■ Instruction ■
All pictures must be dropped, while the entries are given again word for word.

Dataset entries
──────
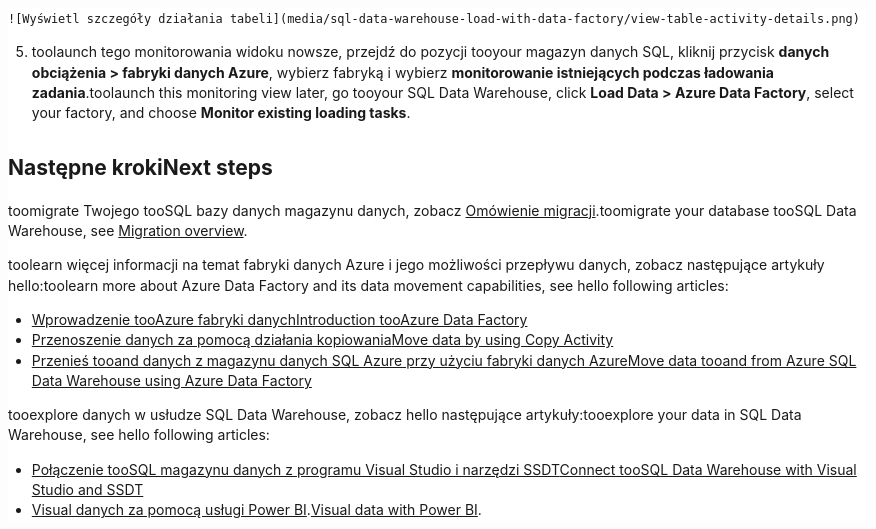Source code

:     ![Wyświetl szczegóły działania tabeli](media/sql-data-warehouse-load-with-data-factory/view-table-activity-details.png)

5. <span data-ttu-id="bca00-205">toolaunch tego monitorowania widoku nowsze, przejdź do pozycji tooyour magazyn danych SQL, kliknij przycisk **danych obciążenia > fabryki danych Azure**, wybierz fabryką i wybierz **monitorowanie istniejących podczas ładowania zadania**.</span><span class="sxs-lookup"><span data-stu-id="bca00-205">toolaunch this monitoring view later, go tooyour SQL Data Warehouse, click **Load Data > Azure Data Factory**, select your factory, and choose **Monitor existing loading tasks**.</span></span>

## <a name="next-steps"></a><span data-ttu-id="bca00-206">Następne kroki</span><span class="sxs-lookup"><span data-stu-id="bca00-206">Next steps</span></span>

<span data-ttu-id="bca00-207">toomigrate Twojego tooSQL bazy danych magazynu danych, zobacz [Omówienie migracji](sql-data-warehouse-overview-migrate.md).</span><span class="sxs-lookup"><span data-stu-id="bca00-207">toomigrate your database tooSQL Data Warehouse, see [Migration overview](sql-data-warehouse-overview-migrate.md).</span></span>

<span data-ttu-id="bca00-208">toolearn więcej informacji na temat fabryki danych Azure i jego możliwości przepływu danych, zobacz następujące artykuły hello:</span><span class="sxs-lookup"><span data-stu-id="bca00-208">toolearn more about Azure Data Factory and its data movement capabilities, see hello following articles:</span></span>

- [<span data-ttu-id="bca00-209">Wprowadzenie tooAzure fabryki danych</span><span class="sxs-lookup"><span data-stu-id="bca00-209">Introduction tooAzure Data Factory</span></span>](../data-factory/data-factory-introduction.md)
- [<span data-ttu-id="bca00-210">Przenoszenie danych za pomocą działania kopiowania</span><span class="sxs-lookup"><span data-stu-id="bca00-210">Move data by using Copy Activity</span></span>](../data-factory/data-factory-data-movement-activities.md)
- [<span data-ttu-id="bca00-211">Przenieś tooand danych z magazynu danych SQL Azure przy użyciu fabryki danych Azure</span><span class="sxs-lookup"><span data-stu-id="bca00-211">Move data tooand from Azure SQL Data Warehouse using Azure Data Factory</span></span>](../data-factory/data-factory-azure-sql-data-warehouse-connector.md)

<span data-ttu-id="bca00-212">tooexplore danych w usłudze SQL Data Warehouse, zobacz hello następujące artykuły:</span><span class="sxs-lookup"><span data-stu-id="bca00-212">tooexplore your data in SQL Data Warehouse, see hello following articles:</span></span>

- [<span data-ttu-id="bca00-213">Połączenie tooSQL magazynu danych z programu Visual Studio i narzędzi SSDT</span><span class="sxs-lookup"><span data-stu-id="bca00-213">Connect tooSQL Data Warehouse with Visual Studio and SSDT</span></span>](sql-data-warehouse-query-visual-studio.md)
- <span data-ttu-id="bca00-214">[Visual danych za pomocą usługi Power BI](sql-data-warehouse-get-started-visualize-with-power-bi.md).</span><span class="sxs-lookup"><span data-stu-id="bca00-214">[Visual data with Power BI](sql-data-warehouse-get-started-visualize-with-power-bi.md).</span></span>


[portalu Azure]: https://portal.azure.com
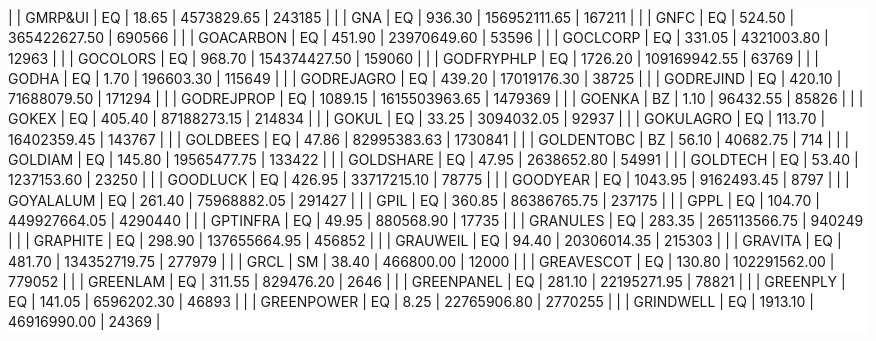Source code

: |  | GMRP&UI | EQ | 18.65 | 4573829.65 | 243185 |
|  | GNA | EQ | 936.30 | 156952111.65 | 167211 |
|  | GNFC | EQ | 524.50 | 365422627.50 | 690566 |
|  | GOACARBON | EQ | 451.90 | 23970649.60 | 53596 |
|  | GOCLCORP | EQ | 331.05 | 4321003.80 | 12963 |
|  | GOCOLORS | EQ | 968.70 | 154374427.50 | 159060 |
|  | GODFRYPHLP | EQ | 1726.20 | 109169942.55 | 63769 |
|  | GODHA | EQ | 1.70 | 196603.30 | 115649 |
|  | GODREJAGRO | EQ | 439.20 | 17019176.30 | 38725 |
|  | GODREJIND | EQ | 420.10 | 71688079.50 | 171294 |
|  | GODREJPROP | EQ | 1089.15 | 1615503963.65 | 1479369 |
|  | GOENKA | BZ | 1.10 | 96432.55 | 85826 |
|  | GOKEX | EQ | 405.40 | 87188273.15 | 214834 |
|  | GOKUL | EQ | 33.25 | 3094032.05 | 92937 |
|  | GOKULAGRO | EQ | 113.70 | 16402359.45 | 143767 |
|  | GOLDBEES | EQ | 47.86 | 82995383.63 | 1730841 |
|  | GOLDENTOBC | BZ | 56.10 | 40682.75 | 714 |
|  | GOLDIAM | EQ | 145.80 | 19565477.75 | 133422 |
|  | GOLDSHARE | EQ | 47.95 | 2638652.80 | 54991 |
|  | GOLDTECH | EQ | 53.40 | 1237153.60 | 23250 |
|  | GOODLUCK | EQ | 426.95 | 33717215.10 | 78775 |
|  | GOODYEAR | EQ | 1043.95 | 9162493.45 | 8797 |
|  | GOYALALUM | EQ | 261.40 | 75968882.05 | 291427 |
|  | GPIL | EQ | 360.85 | 86386765.75 | 237175 |
|  | GPPL | EQ | 104.70 | 449927664.05 | 4290440 |
|  | GPTINFRA | EQ | 49.95 | 880568.90 | 17735 |
|  | GRANULES | EQ | 283.35 | 265113566.75 | 940249 |
|  | GRAPHITE | EQ | 298.90 | 137655664.95 | 456852 |
|  | GRAUWEIL | EQ | 94.40 | 20306014.35 | 215303 |
|  | GRAVITA | EQ | 481.70 | 134352719.75 | 277979 |
|  | GRCL | SM | 38.40 | 466800.00 | 12000 |
|  | GREAVESCOT | EQ | 130.80 | 102291562.00 | 779052 |
|  | GREENLAM | EQ | 311.55 | 829476.20 | 2646 |
|  | GREENPANEL | EQ | 281.10 | 22195271.95 | 78821 |
|  | GREENPLY | EQ | 141.05 | 6596202.30 | 46893 |
|  | GREENPOWER | EQ | 8.25 | 22765906.80 | 2770255 |
|  | GRINDWELL | EQ | 1913.10 | 46916990.00 | 24369 |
──────
■ Worked solution ■
Source code

:     ![Wyświetl szczegóły działania tabeli](media/sql-data-warehouse-load-with-data-factory/view-table-activity-details.png)

5. <span data-ttu-id="bca00-205">toolaunch tego monitorowania widoku nowsze, przejdź do pozycji tooyour magazyn danych SQL, kliknij przycisk **danych obciążenia > fabryki danych Azure**, wybierz fabryką i wybierz **monitorowanie istniejących podczas ładowania zadania**.</span><span class="sxs-lookup"><span data-stu-id="bca00-205">toolaunch this monitoring view later, go tooyour SQL Data Warehouse, click **Load Data > Azure Data Factory**, select your factory, and choose **Monitor existing loading tasks**.</span></span>

## <a name="next-steps"></a><span data-ttu-id="bca00-206">Następne kroki</span><span class="sxs-lookup"><span data-stu-id="bca00-206">Next steps</span></span>

<span data-ttu-id="bca00-207">toomigrate Twojego tooSQL bazy danych magazynu danych, zobacz [Omówienie migracji](sql-data-warehouse-overview-migrate.md).</span><span class="sxs-lookup"><span data-stu-id="bca00-207">toomigrate your database tooSQL Data Warehouse, see [Migration overview](sql-data-warehouse-overview-migrate.md).</span></span>

<span data-ttu-id="bca00-208">toolearn więcej informacji na temat fabryki danych Azure i jego możliwości przepływu danych, zobacz następujące artykuły hello:</span><span class="sxs-lookup"><span data-stu-id="bca00-208">toolearn more about Azure Data Factory and its data movement capabilities, see hello following articles:</span></span>

- [<span data-ttu-id="bca00-209">Wprowadzenie tooAzure fabryki danych</span><span class="sxs-lookup"><span data-stu-id="bca00-209">Introduction tooAzure Data Factory</span></span>](../data-factory/data-factory-introduction.md)
- [<span data-ttu-id="bca00-210">Przenoszenie danych za pomocą działania kopiowania</span><span class="sxs-lookup"><span data-stu-id="bca00-210">Move data by using Copy Activity</span></span>](../data-factory/data-factory-data-movement-activities.md)
- [<span data-ttu-id="bca00-211">Przenieś tooand danych z magazynu danych SQL Azure przy użyciu fabryki danych Azure</span><span class="sxs-lookup"><span data-stu-id="bca00-211">Move data tooand from Azure SQL Data Warehouse using Azure Data Factory</span></span>](../data-factory/data-factory-azure-sql-data-warehouse-connector.md)

<span data-ttu-id="bca00-212">tooexplore danych w usłudze SQL Data Warehouse, zobacz hello następujące artykuły:</span><span class="sxs-lookup"><span data-stu-id="bca00-212">tooexplore your data in SQL Data Warehouse, see hello following articles:</span></span>

- [<span data-ttu-id="bca00-213">Połączenie tooSQL magazynu danych z programu Visual Studio i narzędzi SSDT</span><span class="sxs-lookup"><span data-stu-id="bca00-213">Connect tooSQL Data Warehouse with Visual Studio and SSDT</span></span>](sql-data-warehouse-query-visual-studio.md)
- <span data-ttu-id="bca00-214">[Visual danych za pomocą usługi Power BI](sql-data-warehouse-get-started-visualize-with-power-bi.md).</span><span class="sxs-lookup"><span data-stu-id="bca00-214">[Visual data with Power BI](sql-data-warehouse-get-started-visualize-with-power-bi.md).</span></span>


[portalu Azure]: https://portal.azure.com
Source code

: |  | GMRP&UI | EQ | 18.65 | 4573829.65 | 243185 |
|  | GNA | EQ | 936.30 | 156952111.65 | 167211 |
|  | GNFC | EQ | 524.50 | 365422627.50 | 690566 |
|  | GOACARBON | EQ | 451.90 | 23970649.60 | 53596 |
|  | GOCLCORP | EQ | 331.05 | 4321003.80 | 12963 |
|  | GOCOLORS | EQ | 968.70 | 154374427.50 | 159060 |
|  | GODFRYPHLP | EQ | 1726.20 | 109169942.55 | 63769 |
|  | GODHA | EQ | 1.70 | 196603.30 | 115649 |
|  | GODREJAGRO | EQ | 439.20 | 17019176.30 | 38725 |
|  | GODREJIND | EQ | 420.10 | 71688079.50 | 171294 |
|  | GODREJPROP | EQ | 1089.15 | 1615503963.65 | 1479369 |
|  | GOENKA | BZ | 1.10 | 96432.55 | 85826 |
|  | GOKEX | EQ | 405.40 | 87188273.15 | 214834 |
|  | GOKUL | EQ | 33.25 | 3094032.05 | 92937 |
|  | GOKULAGRO | EQ | 113.70 | 16402359.45 | 143767 |
|  | GOLDBEES | EQ | 47.86 | 82995383.63 | 1730841 |
|  | GOLDENTOBC | BZ | 56.10 | 40682.75 | 714 |
|  | GOLDIAM | EQ | 145.80 | 19565477.75 | 133422 |
|  | GOLDSHARE | EQ | 47.95 | 2638652.80 | 54991 |
|  | GOLDTECH | EQ | 53.40 | 1237153.60 | 23250 |
|  | GOODLUCK | EQ | 426.95 | 33717215.10 | 78775 |
|  | GOODYEAR | EQ | 1043.95 | 9162493.45 | 8797 |
|  | GOYALALUM | EQ | 261.40 | 75968882.05 | 291427 |
|  | GPIL | EQ | 360.85 | 86386765.75 | 237175 |
|  | GPPL | EQ | 104.70 | 449927664.05 | 4290440 |
|  | GPTINFRA | EQ | 49.95 | 880568.90 | 17735 |
|  | GRANULES | EQ | 283.35 | 265113566.75 | 940249 |
|  | GRAPHITE | EQ | 298.90 | 137655664.95 | 456852 |
|  | GRAUWEIL | EQ | 94.40 | 20306014.35 | 215303 |
|  | GRAVITA | EQ | 481.70 | 134352719.75 | 277979 |
|  | GRCL | SM | 38.40 | 466800.00 | 12000 |
|  | GREAVESCOT | EQ | 130.80 | 102291562.00 | 779052 |
|  | GREENLAM | EQ | 311.55 | 829476.20 | 2646 |
|  | GREENPANEL | EQ | 281.10 | 22195271.95 | 78821 |
|  | GREENPLY | EQ | 141.05 | 6596202.30 | 46893 |
|  | GREENPOWER | EQ | 8.25 | 22765906.80 | 2770255 |
|  | GRINDWELL | EQ | 1913.10 | 46916990.00 | 24369 |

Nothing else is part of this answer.